____ Provided material
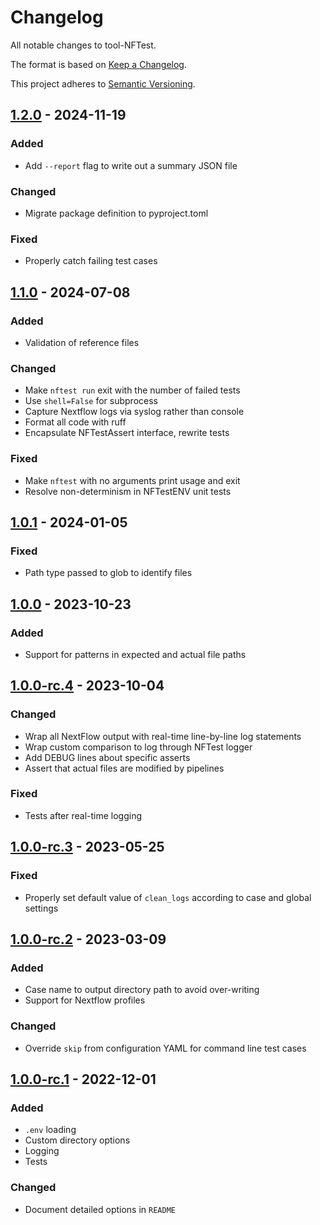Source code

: # Changelog

All notable changes to tool-NFTest.

The format is based on [Keep a Changelog](https://keepachangelog.com/en/1.0.0/).

This project adheres to [Semantic Versioning](https://semver.org/spec/v2.0.0.html).

## [1.2.0] - 2024-11-19

### Added

- Add `--report` flag to write out a summary JSON file

### Changed

- Migrate package definition to pyproject.toml

### Fixed

- Properly catch failing test cases

## [1.1.0] - 2024-07-08

### Added

- Validation of reference files

### Changed

- Make `nftest run` exit with the number of failed tests
- Use `shell=False` for subprocess
- Capture Nextflow logs via syslog rather than console
- Format all code with ruff
- Encapsulate NFTestAssert interface, rewrite tests

### Fixed

- Make `nftest` with no arguments print usage and exit
- Resolve non-determinism in NFTestENV unit tests

## [1.0.1] - 2024-01-05

### Fixed

- Path type passed to glob to identify files

## [1.0.0] - 2023-10-23

### Added

- Support for patterns in expected and actual file paths

## [1.0.0-rc.4] - 2023-10-04

### Changed

- Wrap all NextFlow output with real-time line-by-line log statements
- Wrap custom comparison to log through NFTest logger
- Add DEBUG lines about specific asserts
- Assert that actual files are modified by pipelines

### Fixed

- Tests after real-time logging

## [1.0.0-rc.3] - 2023-05-25

### Fixed

- Properly set default value of `clean_logs` according to case and global settings

## [1.0.0-rc.2] - 2023-03-09

### Added

- Case name to output directory path to avoid over-writing
- Support for Nextflow profiles

### Changed

- Override `skip` from configuration YAML for command line test cases

## [1.0.0-rc.1] - 2022-12-01

### Added

- `.env` loading
- Custom directory options
- Logging
- Tests

### Changed

- Document detailed options in `README`

[1.0.0]: https://github.com/uclahs-cds/tool-NFTest/compare/v1.0.0-rc.4...v1.0.0
[1.0.0-rc.1]: https://github.com/uclahs-cds/tool-NFTest/releases/tag/v1.0.0-rc.1
[1.0.0-rc.2]: https://github.com/uclahs-cds/tool-NFTest/compare/v1.0.0-rc.1...v1.0.0-rc.2
[1.0.0-rc.3]: https://github.com/uclahs-cds/tool-NFTest/compare/v1.0.0-rc.2...v1.0.0-rc.3
[1.0.0-rc.4]: https://github.com/uclahs-cds/tool-NFTest/compare/v1.0.0-rc.3...v1.0.0-rc.4
[1.0.1]: https://github.com/uclahs-cds/tool-NFTest/compare/v1.0.0...v1.0.1
[1.1.0]: https://github.com/uclahs-cds/tool-NFTest/compare/v1.0.1...v1.1.0
[1.2.0]: https://github.com/uclahs-cds/tool-NFTest/compare/v1.1.0...v1.2.0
________
• Prompt: Please recast the changelog text in the rows above as a numbered list, one item per line. Omit blank lines and leave the pictures out of your answer.

• The completed task:
1. Source code
2. : # Changelog
3. All notable changes to tool-NFTest.
4. The format is based on [Keep a Changelog](https://keepachangelog.com/en/1.0.0/).
5. This project adheres to [Semantic Versioning](https://semver.org/spec/v2.0.0.html).
6. ## [1.2.0] - 2024-11-19
7. ### Added
8. - Add `--report` flag to write out a summary JSON file
9. ### Changed
10. - Migrate package definition to pyproject.toml
11. ### Fixed
12. - Properly catch failing test cases
13. ## [1.1.0] - 2024-07-08
14. ### Added
15. - Validation of reference files
16. ### Changed
17. - Make `nftest run` exit with the number of failed tests
18. - Use `shell=False` for subprocess
19. - Capture Nextflow logs via syslog rather than console
20. - Format all code with ruff
21. - Encapsulate NFTestAssert interface, rewrite tests
22. ### Fixed
23. - Make `nftest` with no arguments print usage and exit
24. - Resolve non-determinism in NFTestENV unit tests
25. ## [1.0.1] - 2024-01-05
26. ### Fixed
27. - Path type passed to glob to identify files
28. ## [1.0.0] - 2023-10-23
29. ### Added
30. - Support for patterns in expected and actual file paths
31. ## [1.0.0-rc.4] - 2023-10-04
32. ### Changed
33. - Wrap all NextFlow output with real-time line-by-line log statements
34. - Wrap custom comparison to log through NFTest logger
35. - Add DEBUG lines about specific asserts
36. - Assert that actual files are modified by pipelines
37. ### Fixed
38. - Tests after real-time logging
39. ## [1.0.0-rc.3] - 2023-05-25
40. ### Fixed
41. - Properly set default value of `clean_logs` according to case and global settings
42. ## [1.0.0-rc.2] - 2023-03-09
43. ### Added
44. - Case name to output directory path to avoid over-writing
45. - Support for Nextflow profiles
46. ### Changed
47. - Override `skip` from configuration YAML for command line test cases
48. ## [1.0.0-rc.1] - 2022-12-01
49. ### Added
50. - `.env` loading
51. - Custom directory options
52. - Logging
53. - Tests
54. ### Changed
55. - Document detailed options in `README`
56. [1.0.0]: https://github.com/uclahs-cds/tool-NFTest/compare/v1.0.0-rc.4...v1.0.0
57. [1.0.0-rc.1]: https://github.com/uclahs-cds/tool-NFTest/releases/tag/v1.0.0-rc.1
58. [1.0.0-rc.2]: https://github.com/uclahs-cds/tool-NFTest/compare/v1.0.0-rc.1...v1.0.0-rc.2
59. [1.0.0-rc.3]: https://github.com/uclahs-cds/tool-NFTest/compare/v1.0.0-rc.2...v1.0.0-rc.3
60. [1.0.0-rc.4]: https://github.com/uclahs-cds/tool-NFTest/compare/v1.0.0-rc.3...v1.0.0-rc.4
61. [1.0.1]: https://github.com/uclahs-cds/tool-NFTest/compare/v1.0.0...v1.0.1
62. [1.1.0]: https://github.com/uclahs-cds/tool-NFTest/compare/v1.0.1...v1.1.0
63. [1.2.0]: https://github.com/uclahs-cds/tool-NFTest/compare/v1.1.0...v1.2.0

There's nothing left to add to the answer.